* **DATA TO USE**
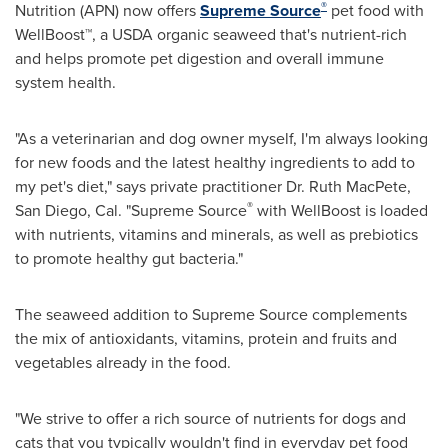
®
Nutrition (APN) now offers
Supreme Source
pet food with
WellBoost™, a USDA organic seaweed that's nutrient-rich
and helps promote pet digestion and overall immune
system health.
"As a veterinarian and dog owner myself, I'm always looking
for new foods and the latest healthy ingredients to add to
my pet's diet," says private practitioner Dr. Ruth MacPete,
®
San Diego
, Cal. "Supreme Source
with WellBoost is loaded
with nutrients, vitamins and minerals, as well as prebiotics
to promote healthy gut bacteria."
The seaweed addition to Supreme Source complements
the mix of antioxidants, vitamins, protein and fruits and
vegetables already in the food.
"We strive to offer a rich source of nutrients for dogs and
cats that you typically wouldn't find in everyday pet food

* **EXERCISE DESCRIPTION**
Looking at the records above, return exactly the lines from the line with "Nutrition (APN) now offers" to the line with "for new foods", both ends included.

* **ANSWER SPACE**
Nutrition (APN) now offers
Supreme Source
pet food with
WellBoost™, a USDA organic seaweed that's nutrient-rich
and helps promote pet digestion and overall immune
system health.
"As a veterinarian and dog owner myself, I'm always looking
for new foods and the latest healthy ingredients to add to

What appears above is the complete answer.